Si le califat d’Al Andalus est remonté jusque loin au nord (la « bataille » de Poitiers) et à l’est de la France (Grenoble, Lyon), ce ne sont pas huit tombes musulmanes retrouvées près de Narbonne qui font de la France et des pays limitrophes, à l’exception de l’Espagne, du Portugal ou de la plus lointaine Sicile, une terre « d’islam ». C’est bien le christianisme, sur des racines helleno-romaines et germaniques (européennes en somme) qui a façonné la France, ses peuples, ses arts, mais aussi ses paysages : les vignes et les monastères, on le comprend, sont plus rares au Pakistan, en Égypte et en Arabie saoudite. La topographie là encore est imprégnée de cette histoire, et on y trouve guère de présence de nos envahisseurs musulmans des premiers siècles du moyen âge : combien de villes et de villages portent des noms de saints et de saintes? Trop pour être comptés.

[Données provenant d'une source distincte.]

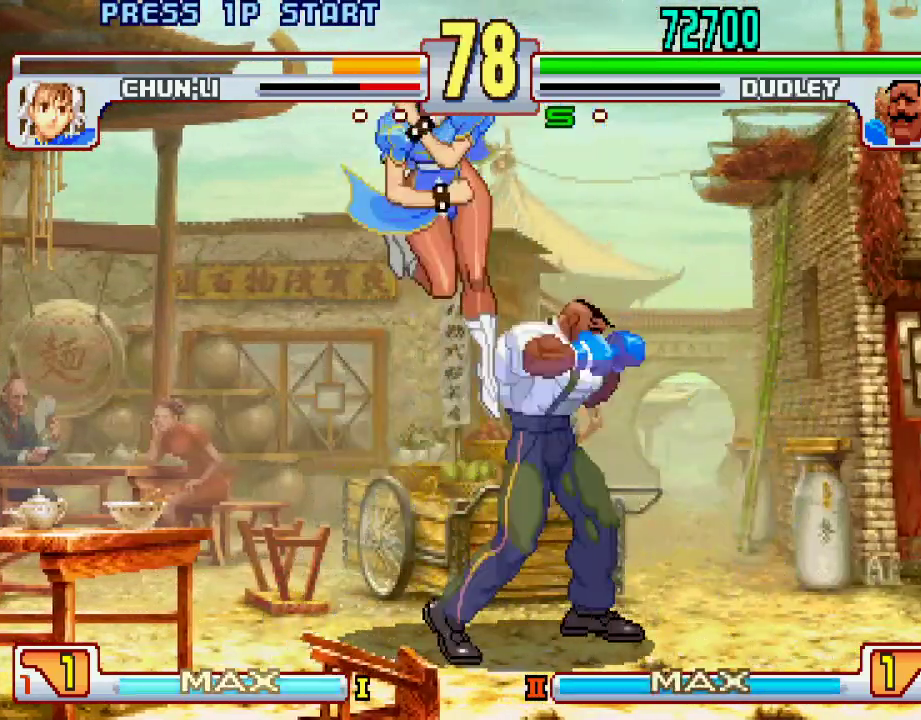
{"buttons": [], "left_stick": "left", "events": [[83, "L2", "down"], [100, "left_stick", "right"], [183, "left_stick", "down"], [217, "L2", "up"], [250, "CIRCLE", "down"], [250, "left_stick", "left"], [333, "CIRCLE", "up"], [350, "left_stick", "right"], [417, "left_stick", "down"], [483, "left_stick", "left"]]}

Ces quelques rappels faits, intéressons nous à la situation actuelle. Il y a une grande quantité de Français d’origine immigrée et d’étrangers sur le sol français. Certains sont réislamisés, certains n’ont jamais perdu la religion de leurs ancêtres, et d’autres enfin sont chrétiens (catholiques, évangéliques), notamment une grande quantité d’Africains subsahariens. Polarisés en diverses communautés, ces gens partagent néanmoins plusieurs choses : une assimilation proche du néant à la culture et à la civilisation française, y compris pour les chrétiens africains, une haine de la France, et conséquence, une allégeance à un autre pays.

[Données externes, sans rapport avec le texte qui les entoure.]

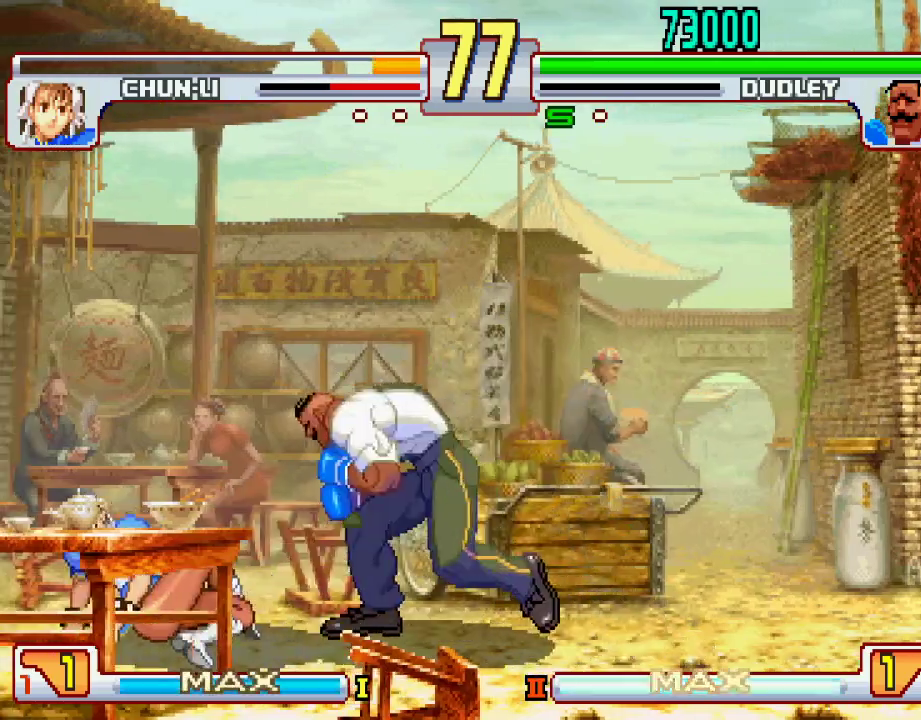
{"buttons": [], "left_stick": "center", "events": [[33, "L1", "down"], [50, "TRIANGLE", "down"], [100, "SQUARE", "down"], [100, "left_stick", "center"], [117, "L1", "up"], [133, "SQUARE", "up"], [133, "TRIANGLE", "up"]]}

Le problème n’est pas tant l’islam. Que celui ci soit violent, misogyne et intolérant ne nous intéresse pas tant que ses adeptes vivent entre eux en Syrie, en Algérie, au Yémen, en Turquie, en Iran. Vouloir une réforme de l’islam c’est s’aligner sur les valeurs progressistes et laïques de la République. La critique théologique de l’islam qui est le plus mise en avant dans les médias, outre sa pauvreté spirituelle (pour ou contre le cochon ? Le voile ou le string ?) ne sert qu’à masquer le fait que l’islamisation, réelle, n’a été possible que par une immigration de masse, elle même arme du Capital. Critiquer l’islam en tant que spiritualité et uniquement en tant que telle, est une arnaque intellectuelle et politique. Que l’on me comprenne bien : je ne dis pas que cette critique n’est pas intéressante. Je dis qu’elle n’est pas intéressante d’un point de vue politique.

C’est donc moins le Coran qu’il faut expurger, que le multiculturalisme. S’il y avait en France 20 millions de Japonais shinto, malgré l’image romantique que se font les Français des Japonais, des geishas, des samouraïs, du théâtre nô et de la cérémonie du thé, il y aurait aussi des actes de violence. Ils seraient différents mais ils existeraient. De la même manière, rappelons que Hutus et Tutsis n’ont pas eu besoin de l’islam pour se massacrer entre eux.

Pour préciser encore davantage ma pensée, il faut bien comprendre que je refuse de choisir entre le califat et la République laïque.